Source text:
+---+

At one time it is said there were as many as 1,500 cases of A Typical Pneumonia in one large soldier camp in this country at once, but in each case the germ was knocked out with reasonable speed, and apparently without evil after-effect.

“It proved the bum is a bum,” said Sneaky the Flu Germ, when I told him of this matter. “He has none of my endurance and penetration. You know very well I would not leave my customers without something to remember me by. Look at yourself.”

Sneaky is definitely of the sterner sex. We have known him for years and could not possibly be mistaken. He wears a black moustache and smokes cigars.

What is more, Sneaky has a wife. Mrs. Sneaky is a small flu germ of rather timid disposition and, we think, of good heart. When she lights on you it is never in the fiendish manner of her husband. Her attacks are so gentle that folks mention them as “a touch of flu.” Sometimes she does not knock you off your pins; when Sneaky lands you think you have been hit by a blackjack.

We believe if Mrs. Sneaky had her way about it she would never bother anybody but would stay at home minding the children and attending to the housework. However, old Sneaky probably grouches around saying she never does anything to help him, a charge that will be familiar to wives who are not even germs, so she finally goes out and lays her “touch” here and there in self-defense against his grumbling.

Some pessimists claim our theory is altogether too altruistic. They say we give Mrs. Sneaky a character that she does not deserve, asserting that there is sinister method in the very lightness of her “touch.” It permits the patients to walk around the streets and infest movie houses and street cars and other places where human beings may be found in groups and spreads her gentle contamination among them in the form of sniffles and small coughs.

Several of the pessimists we are quoting are playwrights and theatrical producers and they allege that Mrs. Sneaky’s dirtiest work is against them. They say she makes it a point to produce among her clientele the sniffles and small coughs aforesaid on opening nights of plays in the theatres so that the actors will be unable to make themselves heard by the dramatic critics. When a dramatic critic is unable to hear what actors are saying it tends to give him a most melancholy attitude toward a play which may be reflected in his review thereof.

+---+

Actions to take:
a - Copy from the Sneaky the Flu Germ piece the stretch from "Sneaky is definitely" through "by a blackjack.".
b - Rewrite as a short bulleted list the paragraph of the Sneaky the Flu Germ piece that begins "What is more, Sneaky has a wife," keeping its main facts.

+---+

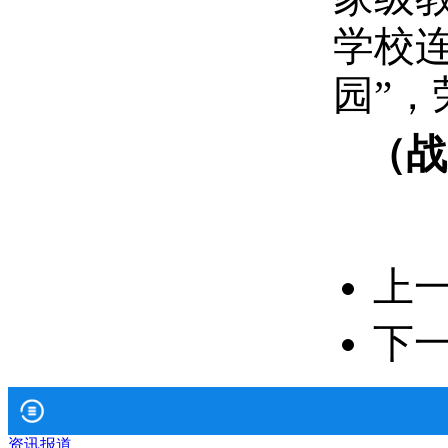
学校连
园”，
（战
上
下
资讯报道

+---+

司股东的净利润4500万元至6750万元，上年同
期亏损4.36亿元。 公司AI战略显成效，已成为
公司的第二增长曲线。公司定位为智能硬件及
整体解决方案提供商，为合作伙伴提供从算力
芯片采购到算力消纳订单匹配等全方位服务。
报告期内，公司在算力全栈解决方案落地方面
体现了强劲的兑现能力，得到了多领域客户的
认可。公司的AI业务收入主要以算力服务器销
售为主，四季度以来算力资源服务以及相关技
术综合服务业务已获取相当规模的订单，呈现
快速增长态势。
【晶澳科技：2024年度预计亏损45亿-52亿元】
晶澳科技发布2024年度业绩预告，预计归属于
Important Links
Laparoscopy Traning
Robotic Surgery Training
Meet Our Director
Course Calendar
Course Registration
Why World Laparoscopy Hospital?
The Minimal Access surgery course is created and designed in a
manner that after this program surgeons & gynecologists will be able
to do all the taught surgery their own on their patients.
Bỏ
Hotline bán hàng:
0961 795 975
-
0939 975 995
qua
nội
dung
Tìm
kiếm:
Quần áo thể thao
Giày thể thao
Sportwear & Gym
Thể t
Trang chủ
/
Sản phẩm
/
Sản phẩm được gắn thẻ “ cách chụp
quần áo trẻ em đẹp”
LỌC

+---+

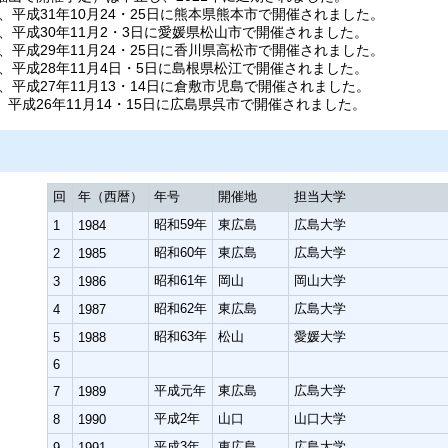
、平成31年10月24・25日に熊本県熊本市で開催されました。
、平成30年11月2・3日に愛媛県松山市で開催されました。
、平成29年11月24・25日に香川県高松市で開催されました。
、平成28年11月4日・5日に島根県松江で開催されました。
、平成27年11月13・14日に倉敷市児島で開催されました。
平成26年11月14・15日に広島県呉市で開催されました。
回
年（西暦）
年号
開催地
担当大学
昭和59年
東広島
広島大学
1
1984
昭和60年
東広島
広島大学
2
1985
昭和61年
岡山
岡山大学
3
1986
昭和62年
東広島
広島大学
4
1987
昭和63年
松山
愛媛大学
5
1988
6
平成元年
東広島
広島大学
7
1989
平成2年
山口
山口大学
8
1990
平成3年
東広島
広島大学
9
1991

+---+

Expected results:
a -
Sneaky is definitely of the sterner sex. We have known him for years and could not possibly be mistaken. He wears a black moustache and smokes cigars.

What is more, Sneaky has a wife. Mrs. Sneaky is a small flu germ of rather timid disposition and, we think, of good heart. When she lights on you it is never in the fiendish manner of her husband. Her attacks are so gentle that folks mention them as “a touch of flu.” Sometimes she does not knock you off your pins; when Sneaky lands you think you have been hit by a blackjack.

b -
- Sneaky has a wife, Mrs. Sneaky, a small flu germ of rather timid disposition and, in the writer's view, of good heart.
- Her attacks are never as fiendish as her husband's.
- They are so gentle that people call them "a touch of flu," and sometimes she does not knock you off your pins.
- When Sneaky lands, it feels like being hit by a blackjack.